18.4.05

Comme un Premier ministre libanais…

La crise libanaise repose sur deux données insolubles entre elles. L’une d’elle repose sur les vélléités du président Bush d’instaurer ce « nouvel ordre » au Moyen-Orient que son père n’avait eu ni le temps, ni la vision pour mener ; dans ce cas précis, la vision s’appelle « liberté », et est synonyme de démocratie à l’américaine. L’autre n’est autre que l’esprit du pacte fondamental de 1943, qui sous-tend un partage confessionnel des fonctions publiques au Liban ; avant 1975, et force est de le reconnaître depuis 1989, il représentait l’un des rares cas de régime démocratique au Moyen-Orient. La panne institutionnelle que connaît le Liban depuis le 14 février, date de l’assassinat de Rafic Hariri, résulte de la collision entre ces deux conceptions du pouvoir à Beyrouth. Pour la première, il s’agit d’éliminer toute présence syrienne, ce qui est en passe d’arriver. Pour la seconde, il s’agit de maintenir un fragile équilibre entre tutelle syrienne, main-mise hizb‘allahie et espérance d’une jeunesse américanisée.
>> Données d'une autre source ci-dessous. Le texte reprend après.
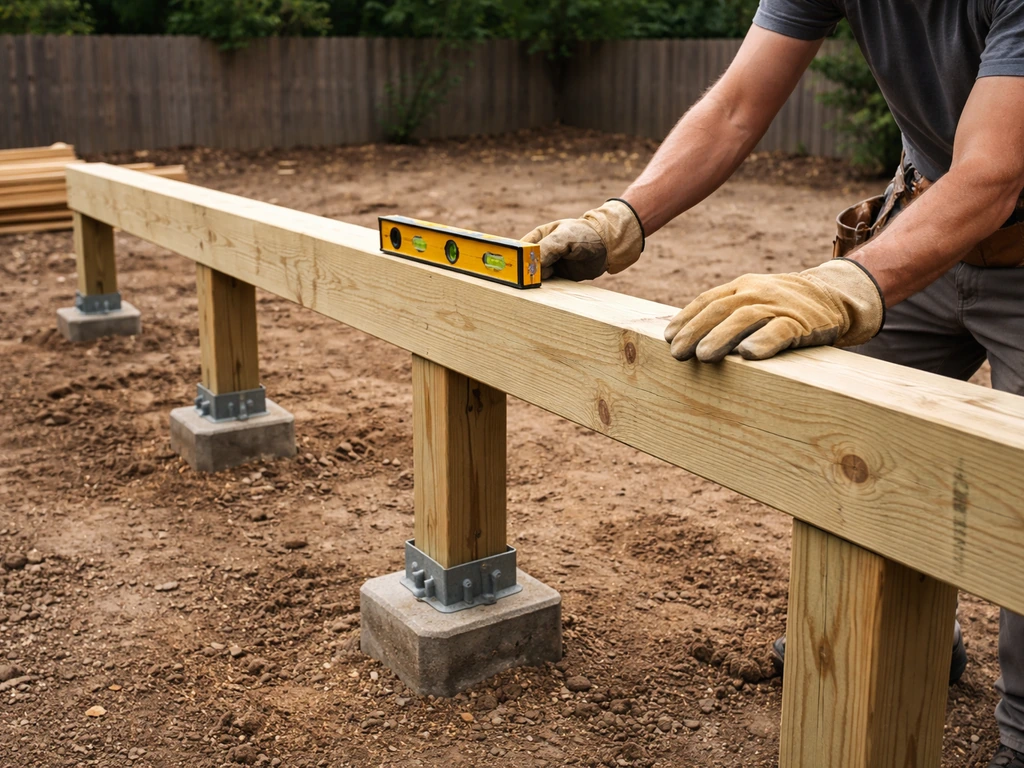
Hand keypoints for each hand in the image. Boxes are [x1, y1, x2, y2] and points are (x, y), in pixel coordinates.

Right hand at [522, 199, 644, 280]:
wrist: (607, 245)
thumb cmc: (584, 234)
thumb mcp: (564, 237)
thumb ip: (547, 248)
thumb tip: (531, 264)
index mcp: (537, 238)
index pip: (519, 251)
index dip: (515, 260)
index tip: (514, 270)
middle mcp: (540, 253)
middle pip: (525, 267)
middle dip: (525, 274)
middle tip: (527, 281)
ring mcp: (549, 267)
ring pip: (536, 278)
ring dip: (537, 283)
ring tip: (542, 284)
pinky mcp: (559, 278)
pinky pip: (548, 286)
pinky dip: (547, 289)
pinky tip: (548, 290)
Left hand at [664, 258, 884, 361]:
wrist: (836, 296)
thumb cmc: (784, 307)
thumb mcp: (755, 300)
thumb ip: (727, 314)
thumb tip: (689, 341)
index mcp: (742, 286)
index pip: (708, 300)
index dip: (687, 318)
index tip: (668, 337)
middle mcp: (758, 292)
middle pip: (720, 309)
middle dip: (695, 331)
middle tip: (677, 353)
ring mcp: (780, 306)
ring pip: (746, 317)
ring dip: (721, 337)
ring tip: (702, 356)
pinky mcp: (803, 322)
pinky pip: (781, 330)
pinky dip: (763, 341)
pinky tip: (747, 355)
Il aura fallu plus de deux mois, après l’assassinat de Rafic Hariri, pour qu’une ébauche de solution soit trouvée. Comme toujours en Orient, comme systématiquement en politique, il s’agit d’une solution de compromis entre loyalistes prosyriens et opposition sponsorisée par USAid. Omar Karamé, qui avait succédé à Rafic Hariri lors de la crise « présidentielle » de la fin de l’année dernière, avant de se succéder vainement à lui-même après l’assassinat de leader de l’opposition sunnite, n’arrivait pas à former un nouveau gouvernement, donnant l’impression de vouloir ajourner les législatives, comme la présidentielle et reconduir une assemblée « fabriquée » à Damas. Mais, la France, les Etats-Unis, l’Union européenne ne cessent de répéter que le respect des échéances électorales est crucial.
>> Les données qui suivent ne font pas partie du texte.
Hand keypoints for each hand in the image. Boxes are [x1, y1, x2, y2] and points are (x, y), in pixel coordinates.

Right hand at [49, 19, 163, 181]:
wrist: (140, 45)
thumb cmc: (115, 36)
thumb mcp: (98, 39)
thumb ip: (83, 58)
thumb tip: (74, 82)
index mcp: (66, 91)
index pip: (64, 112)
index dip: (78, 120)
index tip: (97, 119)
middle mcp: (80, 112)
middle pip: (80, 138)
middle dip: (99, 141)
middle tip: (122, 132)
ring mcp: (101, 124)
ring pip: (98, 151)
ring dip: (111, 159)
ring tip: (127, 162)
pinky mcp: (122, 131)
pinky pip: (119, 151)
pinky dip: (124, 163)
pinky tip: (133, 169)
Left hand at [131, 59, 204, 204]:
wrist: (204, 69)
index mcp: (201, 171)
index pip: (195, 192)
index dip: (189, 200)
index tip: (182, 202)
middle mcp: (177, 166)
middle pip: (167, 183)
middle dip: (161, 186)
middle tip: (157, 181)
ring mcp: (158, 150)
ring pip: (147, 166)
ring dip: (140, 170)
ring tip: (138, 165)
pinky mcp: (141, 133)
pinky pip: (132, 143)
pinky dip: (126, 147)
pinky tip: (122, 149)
Plutôt que de laisser la main au camp loyaliste, comme elle l’avait fait précédemment en refusant de participer aux consultations parlementaires pour la désignation d’un Premier ministre, l’opposition a cette fois décidé d’agir et de faire nommer son candidat : Négib Miqati. Cet homme d’affaires sunnite dont les intérêts, notamment dans les télécommunications, s’étendent aussi bien à Beyrouth qu’à Damas, cet ancien ministre, originaire du nord du Liban, a promis d’organiser le scrutin législatif dans les délais, un objectif prioritaire pour la coalition antisyrienne. Il s’est aussi engagé à limoger les chefs des services sécuritaires, l’une des principales revendications de l’opposition, et à faciliter le travail de la commission d’enquête internationale sur l’assassinat de Hariri dont la création a été décidée par le Conseil de sécurité de l’ONU.
Vingt voix se sont ajoutées aux trente-sept de l’opposition en faveur de Miqati, lors des consultations parlementaires contraignantes organisées vendredi par le président de la République pour trouver un successeur à Omar Karamé. Mais sa désignation n’aurait pas été possible sans la décision d’une partie du camp loyaliste de s’abstenir plutôt que de voter pour l’autre candidat, le prosyrien pur et dur Abdel Halim Mrad. Cette « percée » dans le camp des loyalistes, comme la qualifiait hier le quotidien An-Nahar, illustre la nouvelle stratégie de l’opposition. Plutôt que d’organiser des manifestations massives pour faire plier le pouvoir, comme elle l’avait envisagé, elle a préféré chercher le ralliement de « repentis », selon l’expression du général Michel Aoun, interrogé par Le Figaro.
Le Premier ministre désigné a entamé samedi ses consultations pour la formation d’un cabinet, qu’il souhaite « restreint », et il doit les poursuivre aujourd’hui avec les parlementaires. Mais au-delà de la constitution d’une équipe ministérielle, il lui faudra lever rapidement un autre obstacle avant les législatives : le vote d’une loi électorale. Il lui reste jusqu’à la fin du mois d’avril pour trouver une majorité parlementaire autour d’une formule. Deux, voire trois projets sont en concurrence. Le débat porte sur la taille des circonscriptions et le mode de scrutin.